The civilian aircraft chartered by the Foreign Office left Wuhan at 9.45am, the government said in a notice on its website.

It is due to arrive at 1pm in Britain later on Friday, before continuing on to Spain, where the home countries of European Union citizens will take responsibility for the remaining passengers.

"We know how distressing the situation has been for those waiting to leave," Britain's Foreign Secretary Dominic Raab said, according to the notice. "We have been working round the clock to clear the way for a safe departure."

Earlier on Friday, a chartered plane carrying 368 South Koreans arrived in South Korea from Wuhan, with 18 of them running fevers, the South Korean Health and Welfare Ministry said.

They were the first batch of South Koreans evacuated from the city. Other foreign governments have already evacuated or plan to evacuate their citizens stranded in the capital city of Hubei Province, which has been in virtual lockdown since last week.

Those who showed no symptoms will be quarantined at facilities more than 50km south of Seoul for 14 days, a senior ministry official said in a press briefing.

"The government is having close discussions with Chinese authorities to send one more chartered plane for South Koreans living in Wuhan that couldn't be transferred today," the official added.

South Korea reported its seventh case of coronavirus infection on Friday.

On Thursday, Portugal sent an A380 jet to repatriate more than 300 EU citizens from Wuhan

Lisbon's foreign ministry said the plane, operated by Portuguese charter airline Hi Fly, was bound for China in a discreet operation to bring out Europeans based in the city with Beijing's cooperation.

"We estimate around 350 passengers to come back. They are all European and many nationalities, including Portuguese," the flight's Greek captain Antonios Efthymiou told Sic Noticias before the flight left Beja airport some 170km south of Lisbon.
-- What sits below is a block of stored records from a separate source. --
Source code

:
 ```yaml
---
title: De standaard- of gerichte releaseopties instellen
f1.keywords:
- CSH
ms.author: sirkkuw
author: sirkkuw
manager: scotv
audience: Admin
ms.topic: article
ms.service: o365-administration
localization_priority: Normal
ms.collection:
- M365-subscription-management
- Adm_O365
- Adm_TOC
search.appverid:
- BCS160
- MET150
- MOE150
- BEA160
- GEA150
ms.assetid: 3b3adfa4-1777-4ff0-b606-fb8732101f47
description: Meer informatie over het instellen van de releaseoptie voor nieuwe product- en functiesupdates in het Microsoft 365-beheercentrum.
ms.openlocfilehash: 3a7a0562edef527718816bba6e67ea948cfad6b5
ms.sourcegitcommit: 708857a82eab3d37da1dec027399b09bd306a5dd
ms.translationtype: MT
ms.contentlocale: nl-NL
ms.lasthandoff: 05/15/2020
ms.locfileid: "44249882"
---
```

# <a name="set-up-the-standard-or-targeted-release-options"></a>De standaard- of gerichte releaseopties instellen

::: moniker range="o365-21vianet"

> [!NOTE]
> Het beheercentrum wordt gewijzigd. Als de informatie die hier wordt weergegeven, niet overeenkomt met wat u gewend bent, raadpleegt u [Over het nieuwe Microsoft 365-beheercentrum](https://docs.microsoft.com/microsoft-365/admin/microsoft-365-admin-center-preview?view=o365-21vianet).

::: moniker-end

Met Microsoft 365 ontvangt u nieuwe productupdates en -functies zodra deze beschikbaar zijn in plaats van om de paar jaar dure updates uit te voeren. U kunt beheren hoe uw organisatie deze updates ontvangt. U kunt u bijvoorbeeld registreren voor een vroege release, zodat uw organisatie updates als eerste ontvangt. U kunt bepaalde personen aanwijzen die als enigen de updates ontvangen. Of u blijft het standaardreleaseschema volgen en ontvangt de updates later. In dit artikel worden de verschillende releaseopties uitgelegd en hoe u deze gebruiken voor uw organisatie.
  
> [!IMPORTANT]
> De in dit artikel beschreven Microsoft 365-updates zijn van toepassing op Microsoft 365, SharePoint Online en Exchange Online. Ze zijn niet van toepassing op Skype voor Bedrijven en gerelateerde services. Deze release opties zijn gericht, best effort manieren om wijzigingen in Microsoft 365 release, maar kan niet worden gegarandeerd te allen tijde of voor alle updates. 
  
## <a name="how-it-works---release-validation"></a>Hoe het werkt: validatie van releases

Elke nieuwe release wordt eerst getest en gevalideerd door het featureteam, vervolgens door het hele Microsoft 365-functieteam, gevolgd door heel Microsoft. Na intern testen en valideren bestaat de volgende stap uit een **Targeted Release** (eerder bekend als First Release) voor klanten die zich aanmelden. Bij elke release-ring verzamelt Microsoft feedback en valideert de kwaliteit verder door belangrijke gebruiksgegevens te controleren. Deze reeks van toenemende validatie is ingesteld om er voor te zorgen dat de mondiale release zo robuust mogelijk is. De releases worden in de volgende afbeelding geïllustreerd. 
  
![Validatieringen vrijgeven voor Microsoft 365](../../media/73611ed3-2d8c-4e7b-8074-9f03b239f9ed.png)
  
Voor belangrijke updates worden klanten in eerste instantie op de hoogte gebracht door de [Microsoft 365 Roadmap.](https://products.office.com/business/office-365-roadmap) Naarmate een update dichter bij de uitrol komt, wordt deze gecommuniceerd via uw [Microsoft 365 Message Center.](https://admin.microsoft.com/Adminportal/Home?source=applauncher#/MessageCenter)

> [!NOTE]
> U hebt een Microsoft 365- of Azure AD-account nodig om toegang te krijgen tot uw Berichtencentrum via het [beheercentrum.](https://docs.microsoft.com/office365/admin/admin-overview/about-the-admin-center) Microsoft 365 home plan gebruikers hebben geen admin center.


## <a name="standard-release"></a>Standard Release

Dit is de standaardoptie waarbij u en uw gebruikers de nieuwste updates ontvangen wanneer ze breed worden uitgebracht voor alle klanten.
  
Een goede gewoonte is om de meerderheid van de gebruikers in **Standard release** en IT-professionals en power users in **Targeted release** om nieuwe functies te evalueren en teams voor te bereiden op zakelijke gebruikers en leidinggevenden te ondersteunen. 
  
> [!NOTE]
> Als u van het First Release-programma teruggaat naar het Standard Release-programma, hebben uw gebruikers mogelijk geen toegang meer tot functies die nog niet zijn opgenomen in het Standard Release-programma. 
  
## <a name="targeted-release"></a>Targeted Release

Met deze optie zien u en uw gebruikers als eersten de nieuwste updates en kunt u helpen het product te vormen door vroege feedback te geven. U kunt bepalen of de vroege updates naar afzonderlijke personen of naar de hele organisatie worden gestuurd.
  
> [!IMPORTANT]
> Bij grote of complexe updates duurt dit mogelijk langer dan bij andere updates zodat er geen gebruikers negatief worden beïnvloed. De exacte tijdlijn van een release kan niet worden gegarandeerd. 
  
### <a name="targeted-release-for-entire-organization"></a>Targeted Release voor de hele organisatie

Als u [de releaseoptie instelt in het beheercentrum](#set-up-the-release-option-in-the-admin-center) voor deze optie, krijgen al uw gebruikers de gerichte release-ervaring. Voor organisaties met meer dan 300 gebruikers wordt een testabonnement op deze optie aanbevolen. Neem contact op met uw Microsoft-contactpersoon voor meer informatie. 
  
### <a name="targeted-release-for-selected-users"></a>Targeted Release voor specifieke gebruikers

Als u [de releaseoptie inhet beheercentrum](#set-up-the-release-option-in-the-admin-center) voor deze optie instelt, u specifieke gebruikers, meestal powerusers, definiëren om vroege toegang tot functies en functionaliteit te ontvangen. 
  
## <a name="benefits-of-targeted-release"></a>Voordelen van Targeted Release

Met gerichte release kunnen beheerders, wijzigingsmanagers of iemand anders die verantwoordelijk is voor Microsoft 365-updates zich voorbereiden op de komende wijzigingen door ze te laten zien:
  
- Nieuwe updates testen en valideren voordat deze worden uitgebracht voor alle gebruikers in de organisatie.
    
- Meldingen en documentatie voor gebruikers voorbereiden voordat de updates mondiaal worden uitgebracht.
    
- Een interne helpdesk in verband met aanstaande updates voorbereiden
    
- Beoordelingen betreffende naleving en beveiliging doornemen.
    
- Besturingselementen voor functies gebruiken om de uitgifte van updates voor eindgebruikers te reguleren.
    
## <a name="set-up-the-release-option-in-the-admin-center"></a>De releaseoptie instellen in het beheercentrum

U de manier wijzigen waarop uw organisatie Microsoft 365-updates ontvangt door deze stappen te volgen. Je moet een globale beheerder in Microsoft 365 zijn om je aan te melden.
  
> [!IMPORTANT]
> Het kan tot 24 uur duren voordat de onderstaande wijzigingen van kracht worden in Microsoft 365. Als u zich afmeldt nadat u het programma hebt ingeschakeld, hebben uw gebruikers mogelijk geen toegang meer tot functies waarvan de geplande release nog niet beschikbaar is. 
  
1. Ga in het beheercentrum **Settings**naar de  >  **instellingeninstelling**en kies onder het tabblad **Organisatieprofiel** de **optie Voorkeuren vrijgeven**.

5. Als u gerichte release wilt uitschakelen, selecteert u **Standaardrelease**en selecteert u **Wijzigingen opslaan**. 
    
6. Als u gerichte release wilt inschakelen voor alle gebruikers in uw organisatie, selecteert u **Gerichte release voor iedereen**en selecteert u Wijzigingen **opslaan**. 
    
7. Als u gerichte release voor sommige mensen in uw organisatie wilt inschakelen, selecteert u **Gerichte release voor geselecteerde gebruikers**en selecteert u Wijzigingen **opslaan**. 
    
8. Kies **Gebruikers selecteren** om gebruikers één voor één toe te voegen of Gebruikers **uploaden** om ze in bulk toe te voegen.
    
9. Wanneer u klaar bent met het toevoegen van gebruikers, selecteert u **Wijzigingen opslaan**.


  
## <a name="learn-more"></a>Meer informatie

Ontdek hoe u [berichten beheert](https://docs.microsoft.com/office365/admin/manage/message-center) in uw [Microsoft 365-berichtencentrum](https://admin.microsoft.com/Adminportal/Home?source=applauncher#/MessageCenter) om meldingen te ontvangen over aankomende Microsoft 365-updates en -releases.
Portuguese daily Publico reported the French government had chartered the aircraft, adding it would make a stopover in Paris to receive medical personnel and then head first to Hanoi, Vietnam, before going on to China on Friday.

"We have begun the repatriation operation, an operation coordinated at European level and with Chinese authorities," Augusto Santos Silva, Portugal's minister for foreign affairs, told broadcaster Antena 1.

"All Portuguese who have requested repatriation will be a part of this operation," said Mr Silva. He explained there were some details he was not at liberty to divulge "in order to guarantee the efficacy of this operation [which] must be carried out with the necessary discretion to succeed. We must be prudent."